New Cleanup Commitments
Today, the Bay states and the EPA are involved in an unprecedented large-scale effort to achieve those reductions. This effort involves using the federal Clean Water Act to establish a Total Maximum Daily Load (TMDL) or “pollution diet” for the Chesapeake and each of its tributaries.
The Bay’s TMDL covers the entire 64,000 square miles of the watershed and sets an overall limit on the amount of nitrogen, phosphorus, and sediment that can flow into it. The total quantity of these pollutants that scientists believe the Bay can tolerate is well below current levels, and each Bay state has been assigned a pollution allocation, or share of that total. To ensure that these allocations are not exceeded, each jurisdiction is preparing a watershed implementation plan (WIP) to describe how the shares will be divided among pollution sources, and what steps will be taken to achieve the necessary reductions. The states may phase in their selected controls, but all of the measures must be fully in place by 2025.
In 2010, the Phase I WIPs were completed and approved by the EPA. The Phase II WIPs (PDF) are due for final approval March 30, 2012, and must identify how the jurisdictions will ensure that 60 percent of their controls are in place by 2017. The Phase III WIPs are due in 2017. In the meantime, progress will be monitored with reporting on a series of two-year milestones selected by each state.
Fair Shares for Reducing Pollution
In the Bay watershed, as elsewhere, nitrogen, phosphorus and sediment come from a diverse range of sources. The culprit pollutants can flow from wastewater treatment plants and industrial facilities, run off of urban streets, suburban lawns, construction sites and farm fields, seep slowly into streams from polluted groundwater and fall to the ground from polluted air.

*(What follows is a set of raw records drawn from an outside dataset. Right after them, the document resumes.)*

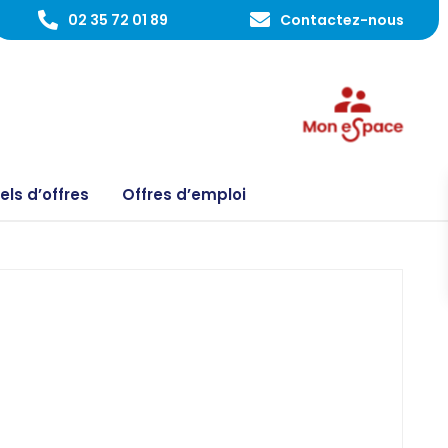
02 35 72 01 89
Contactez-nous
ls d’offres
Offres d’emploi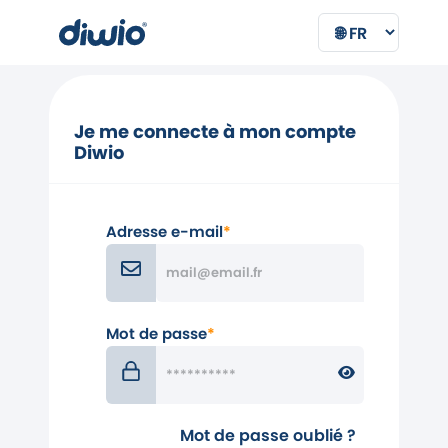
Je me connecte à mon compte
Diwio
Adresse e-mail
*
Mot de passe
*
Mot de passe oublié ?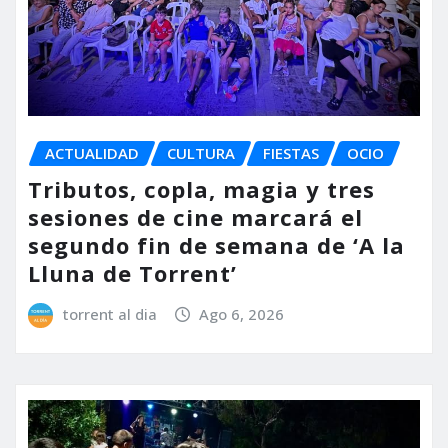
ACTUALIDAD
CULTURA
FIESTAS
OCIO
Tributos, copla, magia y tres
sesiones de cine marcará el
segundo fin de semana de ‘A la
Lluna de Torrent’
torrent al dia
Ago 6, 2026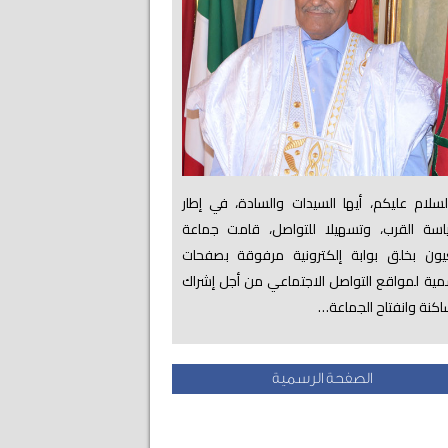
لام عليكم، أيها السيدات والسادة، في إطار
اسة القرب، وتسهيلا للتواصل، قامت جماعة
عيون بخلق بوابة إلكترونية مرفوقة بصفحات
ية لمواقع التواصل الاجتماعي من أجل إشراك
اكنة وانفتاح الجماعة…
الصفحة الرسمية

Current estimates indicate that agriculture is the largest source of these pollutants overall, contributing nearly half of the Bay’s phosphorus and nitrogen and more than half the sediment.5 These pollutants result from runoff from fields fertilized with commercial fertilizers and manure as well as airborne releases of ammonia, a form of nitrogen that escapes from manure storage lagoons, poultry houses and manured cropland.

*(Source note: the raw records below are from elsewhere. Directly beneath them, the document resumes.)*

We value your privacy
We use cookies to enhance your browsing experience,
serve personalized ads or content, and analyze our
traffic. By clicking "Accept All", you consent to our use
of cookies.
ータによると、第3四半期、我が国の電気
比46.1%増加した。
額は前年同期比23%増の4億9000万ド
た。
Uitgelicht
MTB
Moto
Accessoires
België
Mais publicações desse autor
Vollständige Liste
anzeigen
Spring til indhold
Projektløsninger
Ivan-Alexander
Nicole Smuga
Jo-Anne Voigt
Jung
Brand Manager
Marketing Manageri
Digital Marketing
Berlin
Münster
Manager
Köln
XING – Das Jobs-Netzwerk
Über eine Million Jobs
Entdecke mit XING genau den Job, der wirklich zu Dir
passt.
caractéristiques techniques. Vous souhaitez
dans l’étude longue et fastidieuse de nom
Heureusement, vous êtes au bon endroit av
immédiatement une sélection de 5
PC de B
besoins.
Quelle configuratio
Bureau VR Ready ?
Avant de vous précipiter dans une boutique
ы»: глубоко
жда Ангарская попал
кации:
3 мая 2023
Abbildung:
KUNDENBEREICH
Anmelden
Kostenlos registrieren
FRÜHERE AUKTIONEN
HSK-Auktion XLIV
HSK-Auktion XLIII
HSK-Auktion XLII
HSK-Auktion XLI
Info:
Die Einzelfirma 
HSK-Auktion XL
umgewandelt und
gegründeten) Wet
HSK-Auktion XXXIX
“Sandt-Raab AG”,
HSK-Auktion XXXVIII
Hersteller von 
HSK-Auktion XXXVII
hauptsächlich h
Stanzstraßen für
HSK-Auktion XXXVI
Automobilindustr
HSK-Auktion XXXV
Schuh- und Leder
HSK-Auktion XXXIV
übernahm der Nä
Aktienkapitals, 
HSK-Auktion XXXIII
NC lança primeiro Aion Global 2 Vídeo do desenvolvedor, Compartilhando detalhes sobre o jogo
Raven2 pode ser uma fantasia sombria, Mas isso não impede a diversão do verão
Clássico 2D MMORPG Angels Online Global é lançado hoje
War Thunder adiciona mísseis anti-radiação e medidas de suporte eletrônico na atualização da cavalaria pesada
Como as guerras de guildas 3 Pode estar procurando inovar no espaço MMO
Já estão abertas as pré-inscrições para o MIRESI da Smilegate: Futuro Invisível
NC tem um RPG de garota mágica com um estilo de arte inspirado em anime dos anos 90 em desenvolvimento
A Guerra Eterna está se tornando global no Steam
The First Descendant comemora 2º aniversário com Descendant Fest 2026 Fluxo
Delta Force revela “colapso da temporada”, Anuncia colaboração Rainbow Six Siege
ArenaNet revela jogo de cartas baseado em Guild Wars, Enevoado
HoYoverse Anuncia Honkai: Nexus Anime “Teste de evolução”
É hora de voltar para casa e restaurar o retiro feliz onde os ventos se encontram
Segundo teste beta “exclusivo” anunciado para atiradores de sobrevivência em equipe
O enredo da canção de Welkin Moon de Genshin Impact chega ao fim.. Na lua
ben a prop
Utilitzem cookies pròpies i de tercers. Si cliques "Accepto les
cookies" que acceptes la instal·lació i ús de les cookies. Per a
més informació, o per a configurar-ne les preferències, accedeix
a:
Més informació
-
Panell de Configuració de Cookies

Farming and farmland has long been an important part of the Bay region and, the preservation of those traditions can contribute significantly to the improved health of the Bay. Achieving Bay nutrient reductions as outlined in the TMDL, however, will require significant improvements in the farming practices that are regulated by the states, particularly those associated with manure from intensive animal confinement.

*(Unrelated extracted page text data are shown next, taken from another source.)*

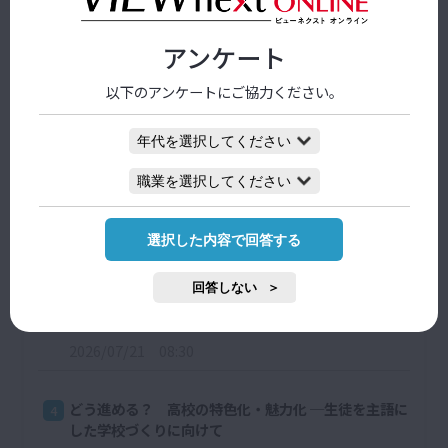
日間
週間
月間
アンケート
自校の「特色」を明確化し、生徒が感じる「魅力」を
以下のアンケートにご協力ください。
1
高める
2026/07/21 08:30
どう進める？ 高校の特色化・魅力化 ─生徒を主語に
2
した学校づくりに向けて
選択した内容で回答する
2026/07/21 08:30
回答しない
「東大を目指さない？」安易に提案した担任の私に、
3
生徒が返した想定外の質問
2026/07/21 08:30
どう進める？ 高校の特色化・魅力化 ─生徒を主語に
4
した学校づくりに向けて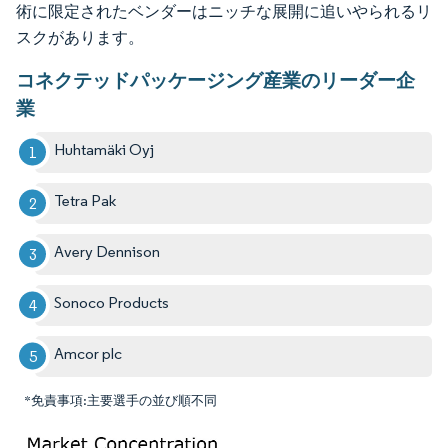
術に限定されたベンダーはニッチな展開に追いやられるリ
スクがあります。
コネクテッドパッケージング産業のリーダー企
業
Huhtamäki Oyj
Tetra Pak
Avery Dennison
Sonoco Products
Amcor plc
*免責事項:主要選手の並び順不同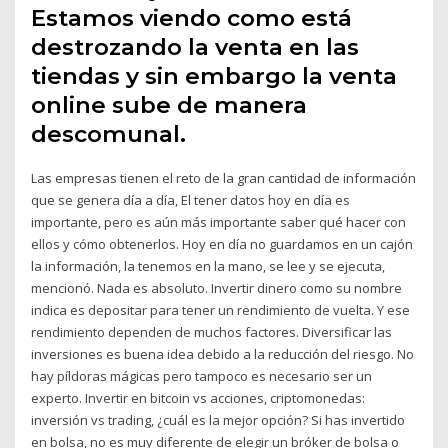
Estamos viendo como está
destrozando la venta en las
tiendas y sin embargo la venta
online sube de manera
descomunal.
Las empresas tienen el reto de la gran cantidad de información
que se genera día a día, El tener datos hoy en día es
importante, pero es aún más importante saber qué hacer con
ellos y cómo obtenerlos. Hoy en día no guardamos en un cajón
la información, la tenemos en la mano, se lee y se ejecuta,
mencionó. Nada es absoluto. Invertir dinero como su nombre
indica es depositar para tener un rendimiento de vuelta. Y ese
rendimiento dependen de muchos factores. Diversificar las
inversiones es buena idea debido a la reducción del riesgo. No
hay píldoras mágicas pero tampoco es necesario ser un
experto. Invertir en bitcoin vs acciones, criptomonedas:
inversión vs trading, ¿cuál es la mejor opción? Si has invertido
en bolsa, no es muy diferente de elegir un bróker de bolsa o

1 EPA Needs to Better Report Chesapeake Bay Challenges: A Summary Report, Evaluation Report (US EPA, Office of
Inspector General, July 14, 2008), http://www.epa.gov/oig/reports/2008/20080714-08-P-0199.pdf.
2 Robin Herbst, The State of the Chesapeake Bay: A Report to the Citizens of the Bay Region (Annapolis, Maryland: US
EPA, Chesapeake Bay Program, July 2002).
3 1983 Chesapeake Bay Agreement, http://www.chesapeakebay.net/content/publications/cbp_12512.pdf.
4 More information can be found at the US Environmental Protection Agency’s Chesapeake Bay TMDL website.
http://www.epa.gov/chesapeakebaytmdl/
5 US Environmental Protection Agency, “Draft Total Maximum Daily Load (TMDL) for the Chesapeake Bay,” Section 4,
September 22, 2010 (Federal Register, Volume 75, Number 183).